Kelly had more passing yards by halftime (275) than the secondary had allowed in a game all season (260).
Not only did he set a new career-high against Auburn, but the senior’s 465 passing yards a new school record as well.
While opposing quarterbacks have largely avoided targeting Davis this season, Kelly tested Davis on Ole Miss’ first drive with a completion down the sidelines to Damore’ea Stringfellow.
Davis whiffed twice on the play — misreading the back shoulder throw and missing the tackle.
It wasn’t the only lowlight for Davis, but there were plenty of them to go around.
Auburn safeties Stephen Roberts and Tray Matthews struggled covering Ole Miss tight ends. Evan Engram did most of the damage with nine catches for 95 yards with a touchdown, but fellow tight end Taz Zettergren had a long gain in the first quarter at Roberts’ expense.
Matthews was out of position on the next play for Kelly’s 26-yard touchdown pass to DaMarkus Lodge.
True freshman Daniel Thomas allowed Ole Miss to get in field goal range late in the second quarter when the defensive back bit on a double move.
Auburn made a number of adjustments at halftime aimed at slowing Kelly down. The changes didn’t pay dividends until the fourth quarter when the defense held Ole Miss to 45 yards and 1 of 4 on third down attempts.
“We had to tighten up our coverage, play a little better and make some adjustments to give our offense a chance to win the game,” Davis said.

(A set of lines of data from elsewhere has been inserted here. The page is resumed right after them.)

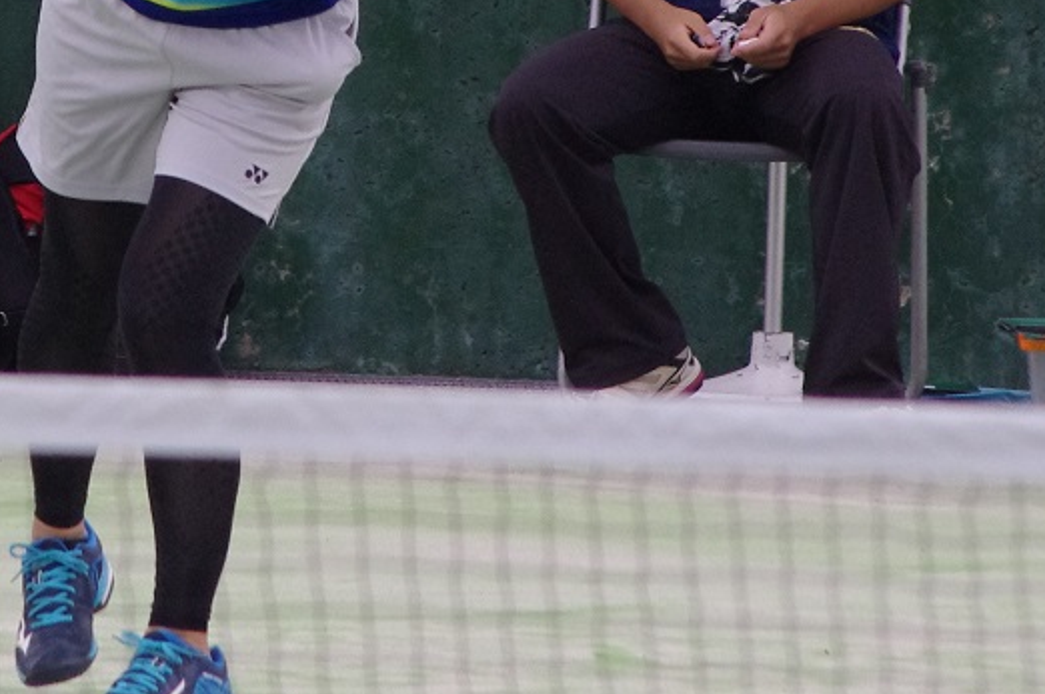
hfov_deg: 2.1
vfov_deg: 1.4
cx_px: 182
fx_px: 28739
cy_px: -142
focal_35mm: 991
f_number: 8
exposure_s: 1/1600
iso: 1600
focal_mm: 230
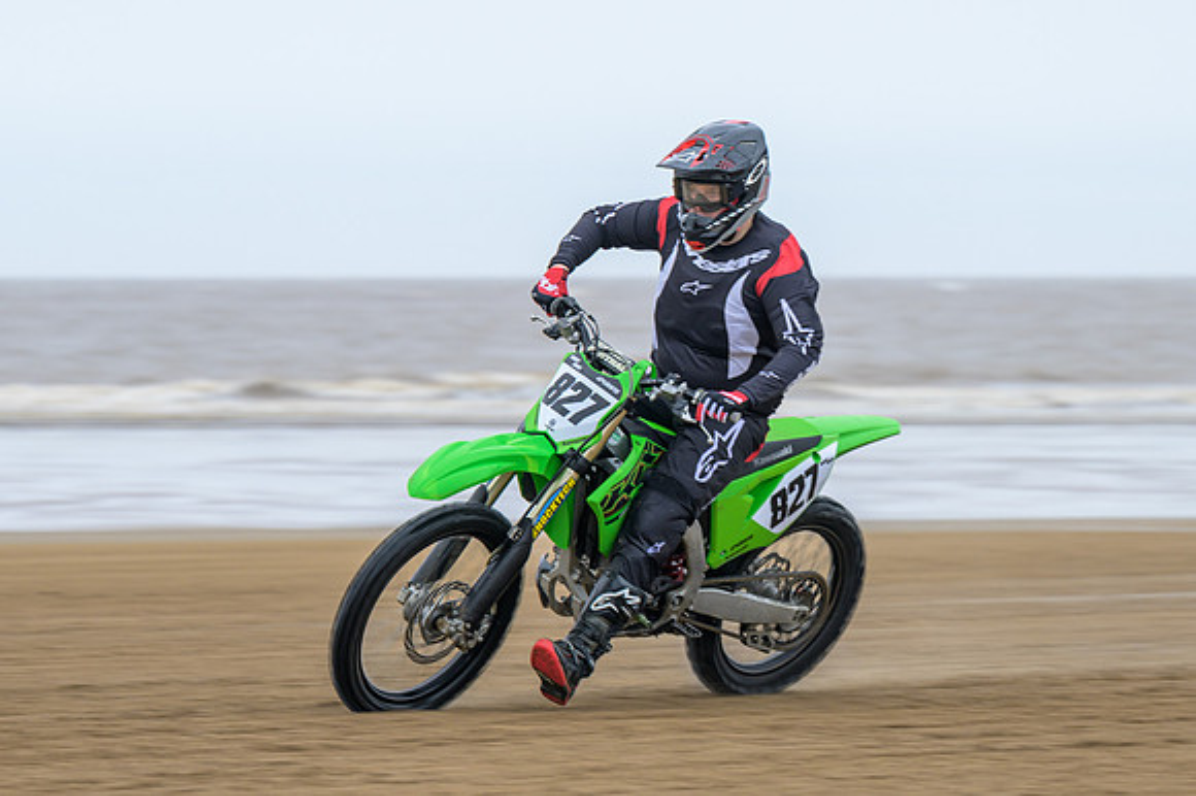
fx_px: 6440
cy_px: 437
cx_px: 542
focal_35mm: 194
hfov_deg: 10.6
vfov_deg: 7.1
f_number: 4
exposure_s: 1/250
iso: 160
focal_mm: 104
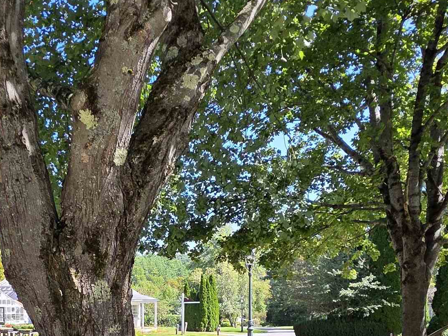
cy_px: 321
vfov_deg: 35.6
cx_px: 161
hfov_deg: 49.5
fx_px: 479
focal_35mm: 37
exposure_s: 1/457
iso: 40
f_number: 1.9
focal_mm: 2.2
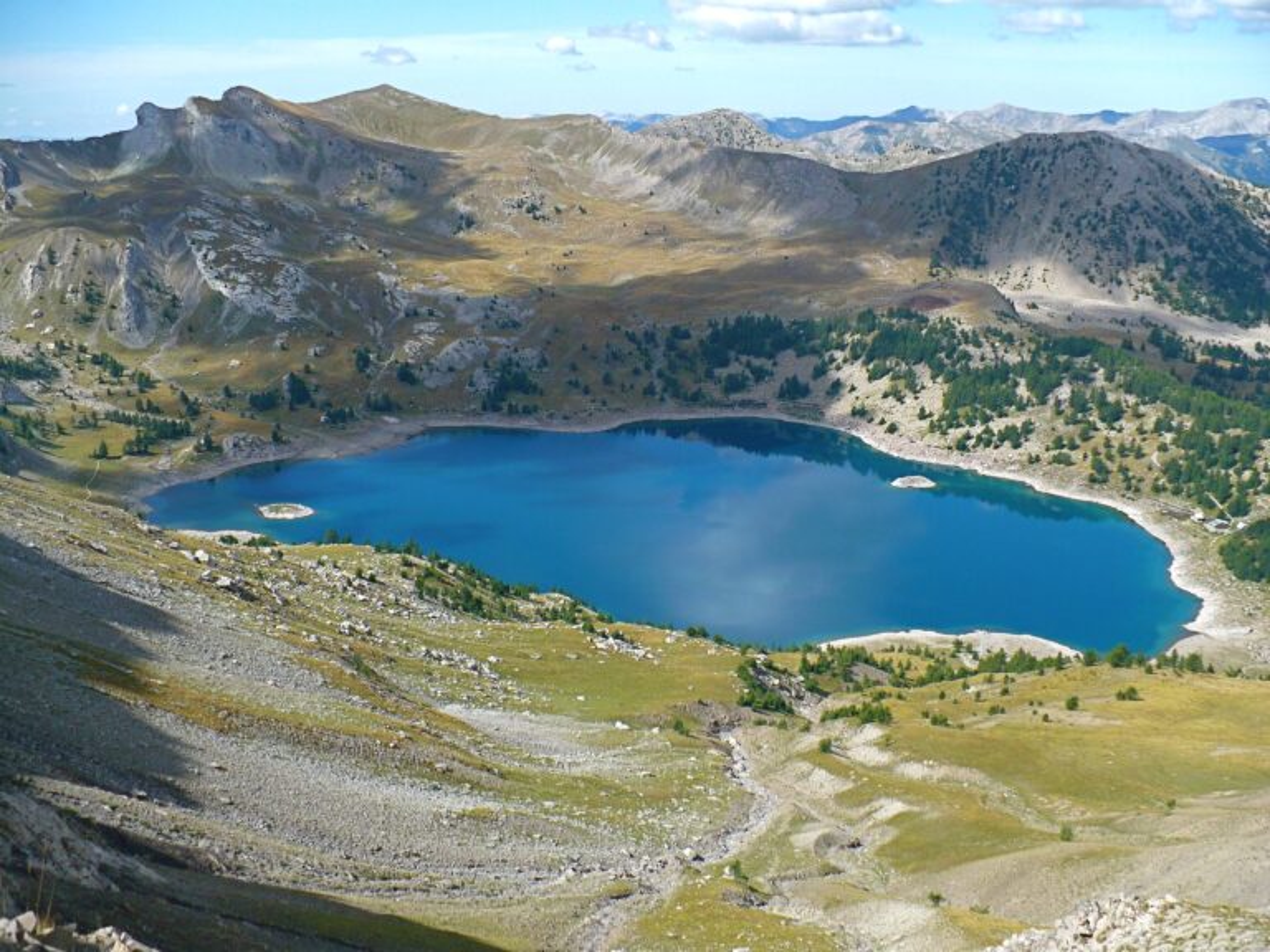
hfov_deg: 50.1
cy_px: 476
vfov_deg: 38.7
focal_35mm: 37
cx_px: 635
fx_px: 1357
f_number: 2.8
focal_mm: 6.1
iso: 100
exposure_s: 1/1000
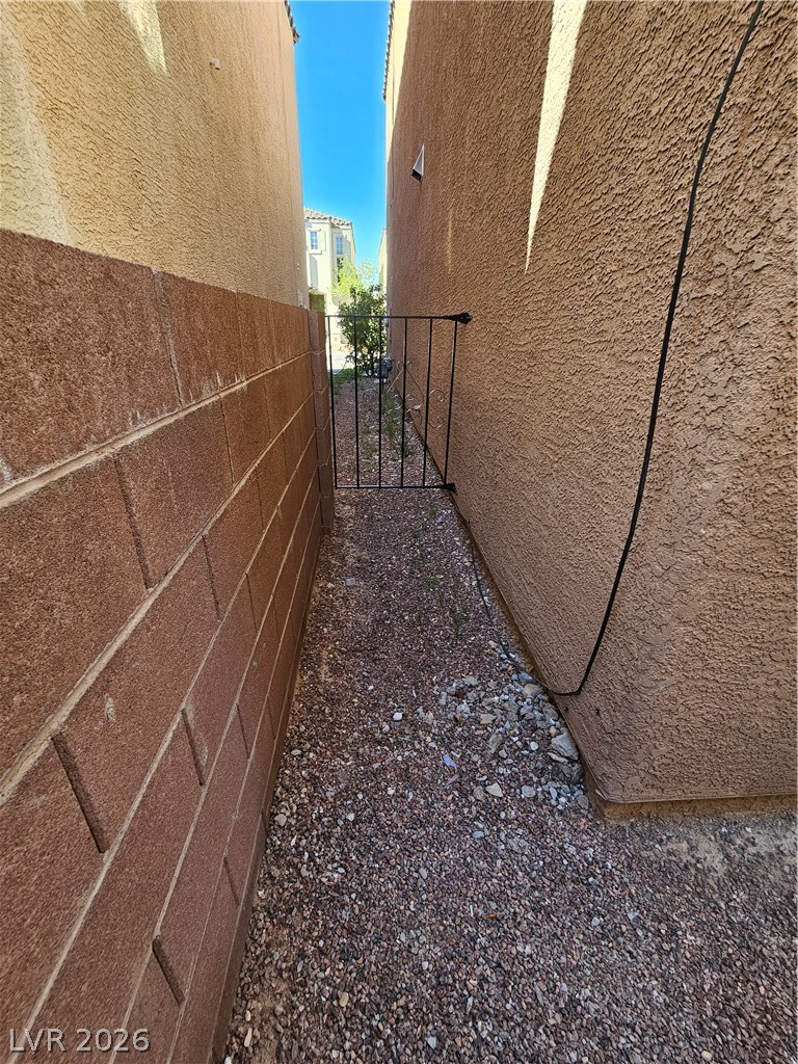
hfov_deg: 89.9
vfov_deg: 106.2
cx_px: 399
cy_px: 532
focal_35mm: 13
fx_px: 400
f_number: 2.2
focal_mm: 2.2
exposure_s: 1/165
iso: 50
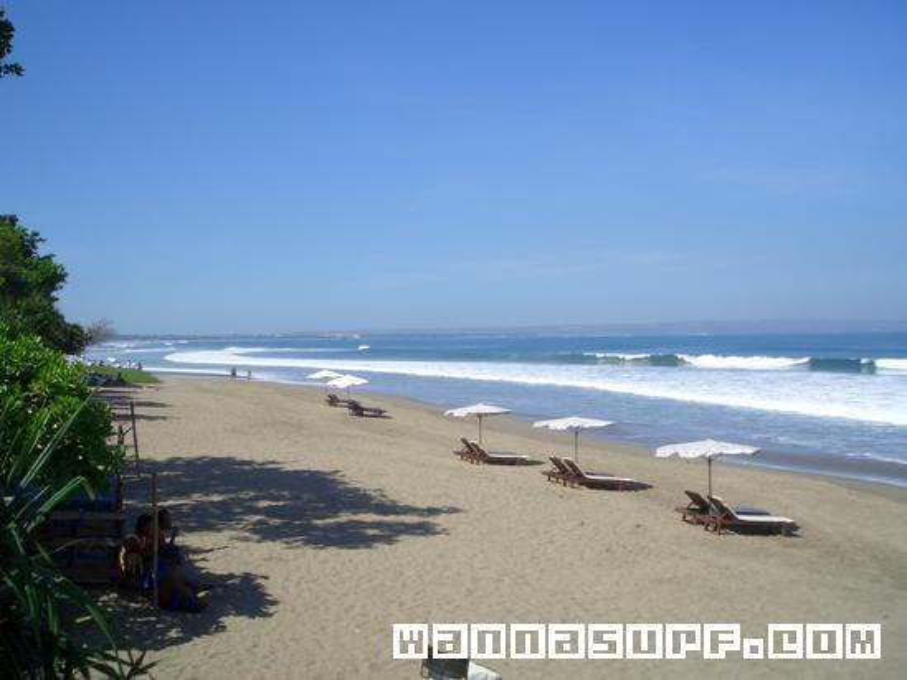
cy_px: 340
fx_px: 943
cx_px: 454
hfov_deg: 51.3
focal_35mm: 36
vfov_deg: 39.7
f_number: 4
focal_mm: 4.8
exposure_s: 1/800
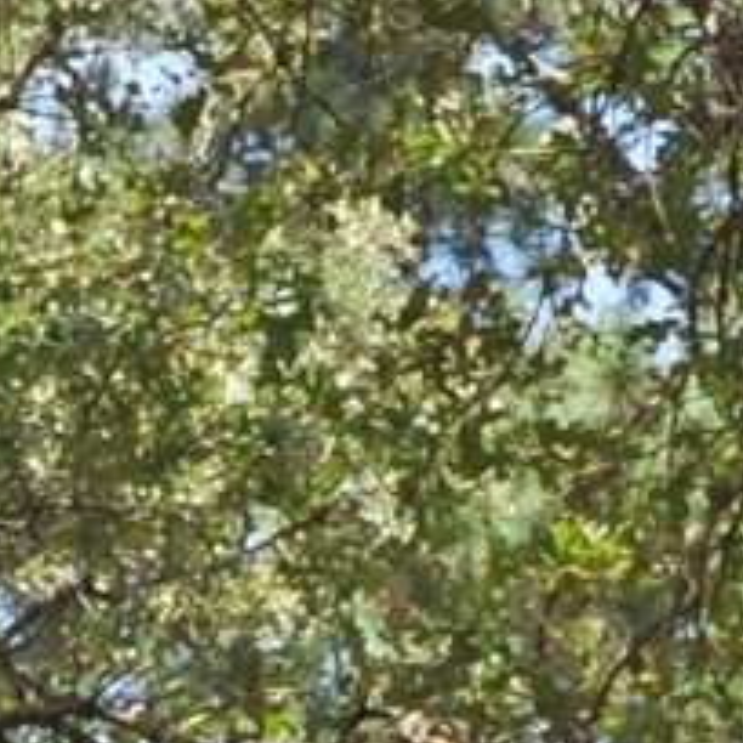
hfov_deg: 6.1
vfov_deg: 5.8
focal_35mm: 285
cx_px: 1064
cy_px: 2103
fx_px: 6909
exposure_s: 1/500
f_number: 5.6
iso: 320
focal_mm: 21
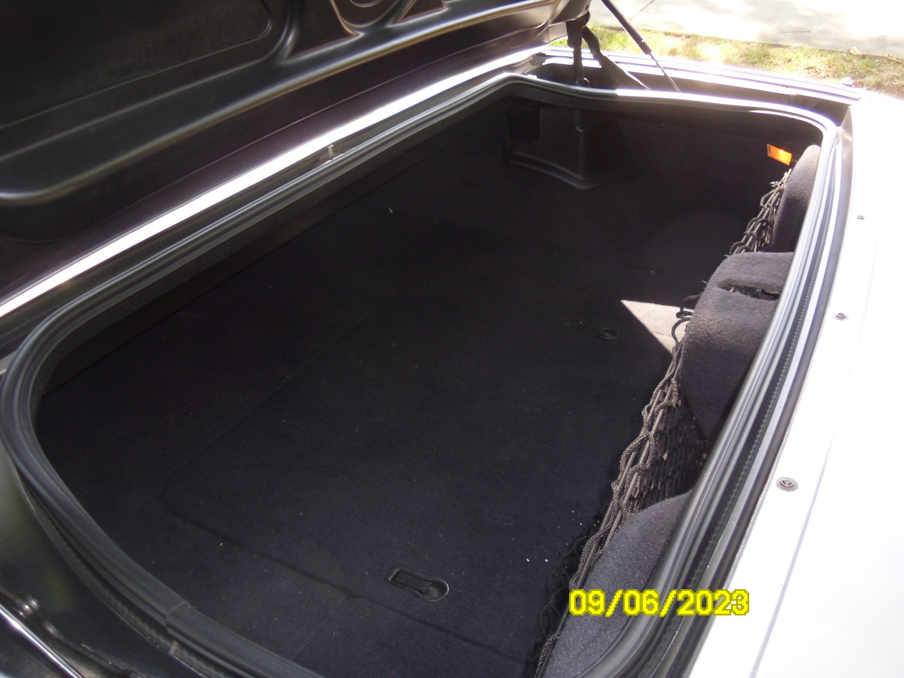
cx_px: 452
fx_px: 810
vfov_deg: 45.4
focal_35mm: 31
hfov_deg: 58.4
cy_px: 339
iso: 80
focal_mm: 5.6
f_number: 3.3
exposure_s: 1/45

Davis said the focus was on limiting one-on-one matchups in coverage while showing Kelly different looks at the line of scrimmage to try to “confuse them a little bit.”
An additional point of emphasis for the secondary was adjusting to the pace of Ole Miss’ offense that rattled off 90 plays.
“We gave up too many yards with quick gains,” Auburn defensive back Joshua Holsey said. “I think that was kind of their game plan to take our d-line out of the game, which they did in the first half and that helped them a lot.”
Beyond the technical adjustments, Holsey also credited the secondary’s mental approach in the turnaround. The group’s many failures Saturday night didn’t bleed into the next snap.
“If Chad sees that you are down he’s going to go right back at you if you make the play or not,” Holsey said. “They don’t care if you make a play or not. I made a play and he came right back to me. It’s really important especially in a game where they are going to throw it 30 to 40 times. He’s going to give you a chance to make a play.”
The thought was in Holsey’s head on a fourth quarter interception that coach Gus Malzahn called “the play of the game.”
“Coach Crime (Wes McGriff) just tells us somebody needs to go out on the field and make a play,” Holsey said. “It just so happened I was the one to go out and make the play and it happened to be a pick. It feels good to help my team win especially on the road against a great team like Ole Miss. We knew we were going to have to fight for it.”